On June 8th, I argued a case of significant importance in the Appellant Division. Although I have not received a decision as of yet, I am still of the belief I was heard. The case involved an application from the supporting spouse to terminate alimony based on the cohabitation of his former spouse. Although I did not represent my client at the trial level I believe that my predecessor made the necessary arguments allowing me to present the important issues to the higher court. The Trial Judge had misread the recently decided, Landau decision, believing that the fact in Landau created a litmus test as to what constituted a Prima Facia case allowing discovery and a plenary hearing as to the issue of cohabitation. In fact, Landau provides that before one is entitled to discovery and a plenary hearing one must establish a prima facia case.
A prima facia case is one where the court is to consider the issues presented by the proponent of a proposition in the light most favorable to said, petitioner. In considering the assertions of the petitioner the defenses offered by the opposition are not to be given weight. Since the opposition is not required to give evidence, their election to give selected evidence is should not be considered as the issue is not ultimately a success on the merits but rather the sufficiency of the assertion to justify a full examination of the issue.
The idea of a prima facia case as an entry ticket is based on the privacy right of the dependent spouse who ought not to be forced to divulge intimate details absent the presentation of more than innuendo. In my case, there was significant proof including a private investigator’s report, statements by the paramour of the closeness of the relationship, and some economic proof. The initial problem was that the Trial Court had misread the law, this error of the law was compounded by the trial courts weighing the defenses of the dependent’s former spouse and finding her explanations more credible.

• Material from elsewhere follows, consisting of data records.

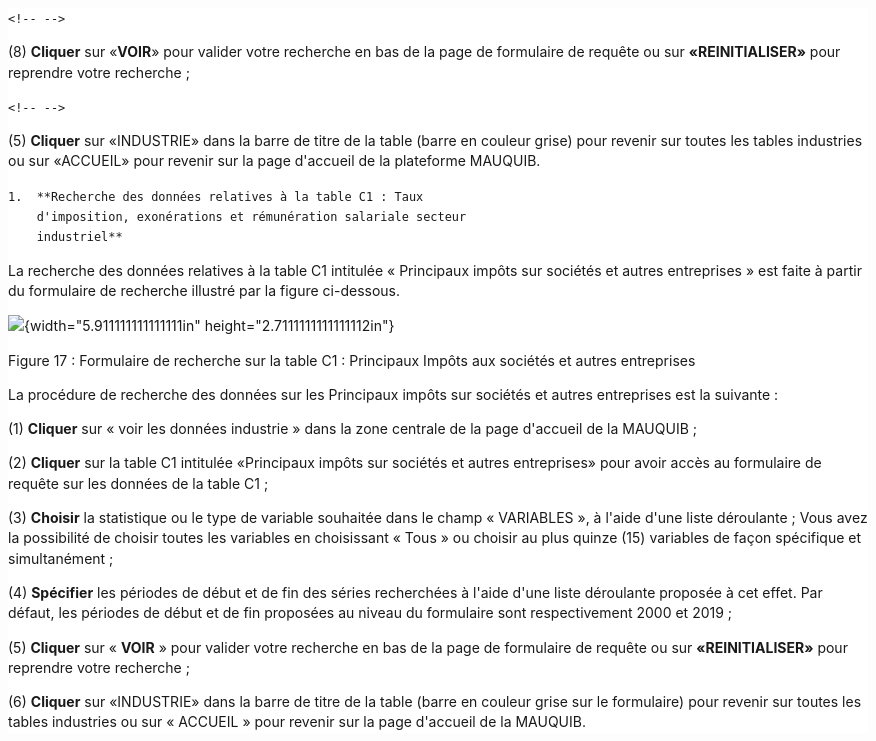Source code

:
 ```{=html}
<!-- -->
```
(8) **Cliquer** sur «**VOIR**» pour valider votre recherche en bas de la
    page de formulaire de requête ou sur **«REINITIALISER»** pour
    reprendre votre recherche ;

```{=html}
<!-- -->
```
(5) **Cliquer** sur «INDUSTRIE» dans la barre de titre de la table
    (barre en couleur grise) pour revenir sur toutes les tables
    industries ou sur «ACCUEIL» pour revenir sur la page d'accueil de la
    plateforme MAUQUIB.

    1.  **Recherche des données relatives à la table C1 : Taux
        d'imposition, exonérations et rémunération salariale secteur
        industriel**

La recherche des données relatives à la table C1 intitulée « Principaux
impôts sur sociétés et autres entreprises » est faite à partir du
formulaire de recherche illustré par la figure ci-dessous.

![](./media/image23.png){width="5.911111111111111in"
height="2.7111111111111112in"}

Figure 17 : Formulaire de recherche sur la table C1 : Principaux Impôts
aux sociétés et autres entreprises

La procédure de recherche des données sur les Principaux impôts sur
sociétés et autres entreprises est la suivante :

(1) **Cliquer** sur « voir les données industrie » dans la zone centrale
    de la page d'accueil de la MAUQUIB ;

(2) **Cliquer** sur la table C1 intitulée «Principaux impôts sur
    sociétés et autres entreprises» pour avoir accès au formulaire de
    requête sur les données de la table C1 ;

(3) **Choisir** la statistique ou le type de variable souhaitée dans le
    champ « VARIABLES », à l'aide d'une liste déroulante ; Vous avez la
    possibilité de choisir toutes les variables en choisissant « Tous »
    ou choisir au plus quinze (15) variables de façon spécifique et
    simultanément ;

(4) **Spécifier** les périodes de début et de fin des séries recherchées
    à l'aide d'une liste déroulante proposée à cet effet. Par défaut,
    les périodes de début et de fin proposées au niveau du formulaire
    sont respectivement 2000 et 2019 ;

(5) **Cliquer** sur « **VOIR** » pour valider votre recherche en bas de
    la page de formulaire de requête ou sur **«REINITIALISER»** pour
    reprendre votre recherche ;

(6) **Cliquer** sur «INDUSTRIE» dans la barre de titre de la table
    (barre en couleur grise sur le formulaire) pour revenir sur toutes
    les tables industries ou sur « ACCUEIL » pour revenir sur la page
    d'accueil de la MAUQUIB.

Rather than considering the facts in a light most favorable to the proponent and providing the proponent with the benefit of the doubt ( all reasonable inferences), the trial judge weighed the positions of both parties and made factual and credible findings. The Trial Court further took Judicial Notice ( assumed facts based on irrefutable common knowledge) facts that were not subject to Judicial Assumption. For example, Covid had ceased being an emergency by mid-June 2020 or that people in dating relationships frequently refer to their partner as their “spouse”. Rather than provide the applicant with the benefit of a doubt the Judge seemed to bend over backwards to find every contested assertion in favor of the dependent’s former spouse.
Proving a prima facia case is like swimming with an arm tied behind one’s back. It is doable but tricky and you are bound to not be as grateful. Since one is not entitled to discovery until they meet the threshold level of proof, the court is not permitted to consider the selected defenses offered by the opponent of the application. Lawyers say that the opponent can not use the lack of discovery as both a sword and a shield offering tidbits of information that are exculpatory while hiding behind the Judicial mandate that they need not engage in full disclosure until the threshold is met.
Unfortunately, too many Judges allow the prima facia mandate to act as a bar for applicants who seek the termination of their alimony. It is my belief that the case I just argued will inform the Bench and the Bar. Keep your eyes out for the decision in Temple V. Temple. Even if unreported it should have a powerful impact on the continuing discussion pertaining to alimony and one’s rights when looking to cease it.